_DIRECTIVE_
Give the records below again exactly, and exclude each picture.

<<<<

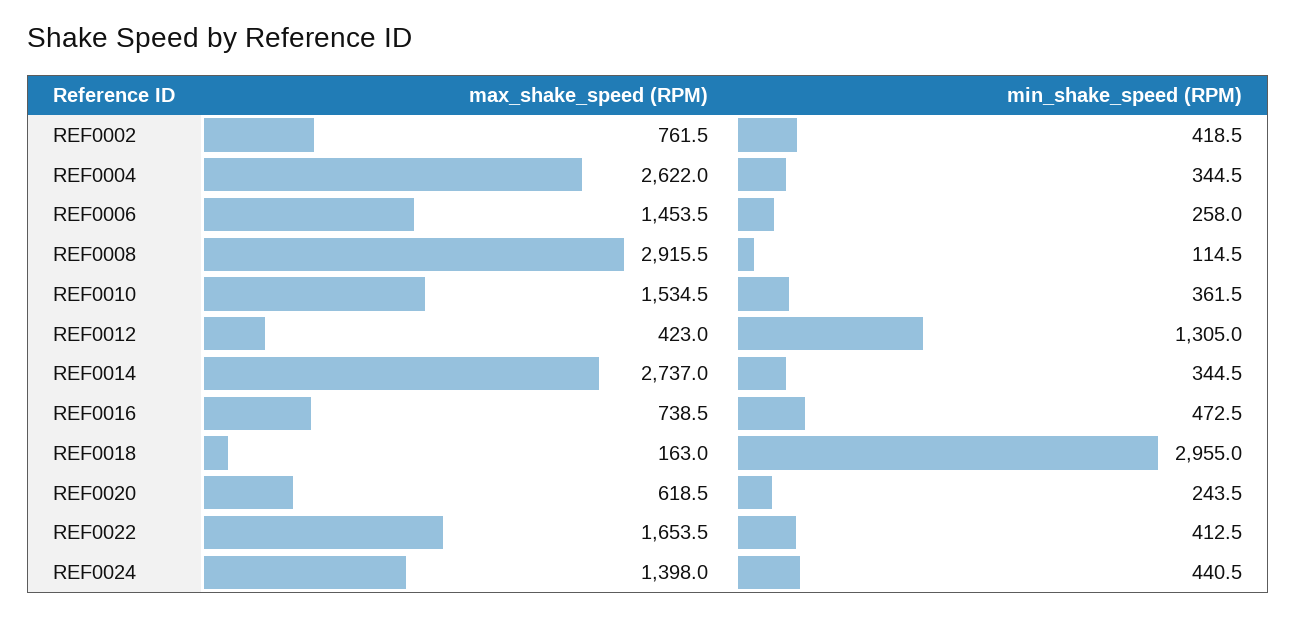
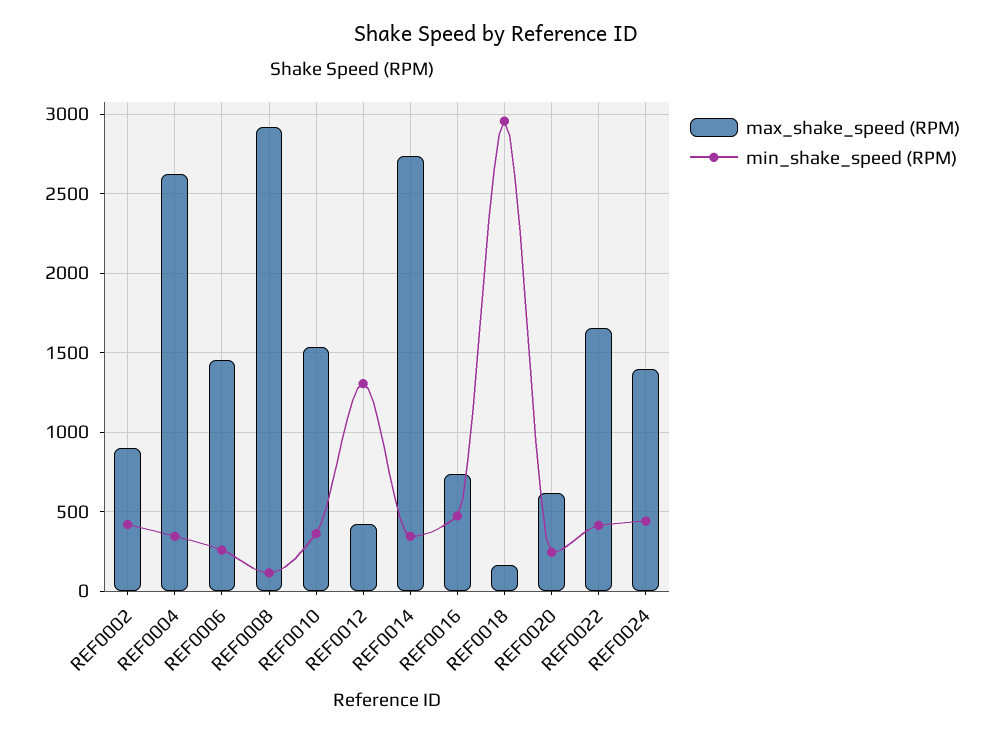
  {
    "max_shake_speed (RPM)": {
-     "REF0002": 761.5,
+     "REF0002": 900,
      "REF0004": 2622,
      "REF0006": 1453.5,
      "REF0008": 2915.5,
      "REF0010": 1534.5,
      "REF0012": 423,
      "REF0014": 2737,
      "REF0016": 738.5,
      "REF0018": 163,
      "REF0020": 618.5,
      "REF0022": 1653.5,
      "REF0024": 1398
    },
    "min_shake_speed (RPM)": {
      "REF0002": 418.5,
      "REF0004": 344.5,
      "REF0006": 258,
      "REF0008": 114.5,
      "REF0010": 361.5,
      "REF0012": 1305,
      "REF0014": 344.5,
      "REF0016": 472.5,
      "REF0018": 2955,
      "REF0020": 243.5,
      "REF0022": 412.5,
      "REF0024": 440.5
    }
  }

>>>>

_EXERCISE RESULT_
  {
    "max_shake_speed (RPM)": {
-     "REF0002": 761.5,
+     "REF0002": 900,
      "REF0004": 2622,
      "REF0006": 1453.5,
      "REF0008": 2915.5,
      "REF0010": 1534.5,
      "REF0012": 423,
      "REF0014": 2737,
      "REF0016": 738.5,
      "REF0018": 163,
      "REF0020": 618.5,
      "REF0022": 1653.5,
      "REF0024": 1398
    },
    "min_shake_speed (RPM)": {
      "REF0002": 418.5,
      "REF0004": 344.5,
      "REF0006": 258,
      "REF0008": 114.5,
      "REF0010": 361.5,
      "REF0012": 1305,
      "REF0014": 344.5,
      "REF0016": 472.5,
      "REF0018": 2955,
      "REF0020": 243.5,
      "REF0022": 412.5,
      "REF0024": 440.5
    }
  }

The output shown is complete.